▶ [MATERIAL PROVIDED]:
━━━━━━
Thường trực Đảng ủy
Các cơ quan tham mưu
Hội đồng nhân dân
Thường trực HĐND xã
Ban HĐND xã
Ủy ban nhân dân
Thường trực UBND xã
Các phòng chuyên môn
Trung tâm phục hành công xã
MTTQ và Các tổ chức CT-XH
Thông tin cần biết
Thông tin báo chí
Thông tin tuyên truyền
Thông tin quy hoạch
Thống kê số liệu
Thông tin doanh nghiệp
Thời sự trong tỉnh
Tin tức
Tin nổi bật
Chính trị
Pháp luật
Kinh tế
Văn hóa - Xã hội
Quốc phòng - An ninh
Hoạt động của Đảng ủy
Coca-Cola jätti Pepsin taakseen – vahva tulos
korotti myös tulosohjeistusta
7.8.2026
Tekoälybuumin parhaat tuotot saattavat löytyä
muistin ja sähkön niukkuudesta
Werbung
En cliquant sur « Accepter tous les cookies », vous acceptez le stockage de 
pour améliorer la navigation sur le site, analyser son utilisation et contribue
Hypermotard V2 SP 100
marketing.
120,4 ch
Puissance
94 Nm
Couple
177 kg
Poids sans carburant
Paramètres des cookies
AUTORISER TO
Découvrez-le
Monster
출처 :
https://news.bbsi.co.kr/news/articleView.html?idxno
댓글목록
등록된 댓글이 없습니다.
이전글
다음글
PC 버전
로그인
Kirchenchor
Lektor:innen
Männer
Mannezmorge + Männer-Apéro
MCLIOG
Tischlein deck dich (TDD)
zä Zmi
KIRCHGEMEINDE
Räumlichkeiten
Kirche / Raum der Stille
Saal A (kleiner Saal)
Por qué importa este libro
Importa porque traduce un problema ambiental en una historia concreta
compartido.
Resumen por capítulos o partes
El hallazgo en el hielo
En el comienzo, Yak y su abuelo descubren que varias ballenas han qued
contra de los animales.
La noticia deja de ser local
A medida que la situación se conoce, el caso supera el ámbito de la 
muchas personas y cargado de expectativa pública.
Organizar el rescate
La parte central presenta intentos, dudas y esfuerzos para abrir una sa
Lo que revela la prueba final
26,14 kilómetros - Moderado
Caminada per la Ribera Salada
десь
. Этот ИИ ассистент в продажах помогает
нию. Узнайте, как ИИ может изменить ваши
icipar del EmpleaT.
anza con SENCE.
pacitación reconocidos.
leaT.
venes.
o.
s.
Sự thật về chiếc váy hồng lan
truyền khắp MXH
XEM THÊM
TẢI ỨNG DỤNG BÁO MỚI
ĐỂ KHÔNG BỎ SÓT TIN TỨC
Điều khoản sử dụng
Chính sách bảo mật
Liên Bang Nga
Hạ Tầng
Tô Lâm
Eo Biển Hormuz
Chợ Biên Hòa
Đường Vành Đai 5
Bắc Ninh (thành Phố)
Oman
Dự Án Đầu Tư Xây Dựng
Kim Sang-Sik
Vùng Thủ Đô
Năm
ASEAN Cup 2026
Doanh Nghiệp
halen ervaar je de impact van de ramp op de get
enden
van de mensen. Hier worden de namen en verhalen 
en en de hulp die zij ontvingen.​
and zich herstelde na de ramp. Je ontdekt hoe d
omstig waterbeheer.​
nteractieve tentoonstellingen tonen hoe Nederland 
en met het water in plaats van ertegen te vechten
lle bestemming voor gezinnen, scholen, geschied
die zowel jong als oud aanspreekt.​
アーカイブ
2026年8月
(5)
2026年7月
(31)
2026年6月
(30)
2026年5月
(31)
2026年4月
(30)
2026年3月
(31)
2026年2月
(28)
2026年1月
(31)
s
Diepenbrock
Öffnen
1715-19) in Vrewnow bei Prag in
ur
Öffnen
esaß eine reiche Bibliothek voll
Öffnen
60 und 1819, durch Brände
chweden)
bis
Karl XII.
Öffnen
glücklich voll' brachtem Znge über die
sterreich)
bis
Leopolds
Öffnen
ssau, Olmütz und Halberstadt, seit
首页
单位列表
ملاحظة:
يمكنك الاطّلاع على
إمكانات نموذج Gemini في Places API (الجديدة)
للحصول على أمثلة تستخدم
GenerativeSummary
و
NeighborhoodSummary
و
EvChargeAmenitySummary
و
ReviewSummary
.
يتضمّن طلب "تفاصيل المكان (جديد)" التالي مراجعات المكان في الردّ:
━━━━━━
▶ [AIM OF THE EXERCISE]: Please find every line in the records that contains the word "Đảng" and copy each one.

▶ [RESULT BELOW]:
Thường trực Đảng ủy
Hoạt động của Đảng ủy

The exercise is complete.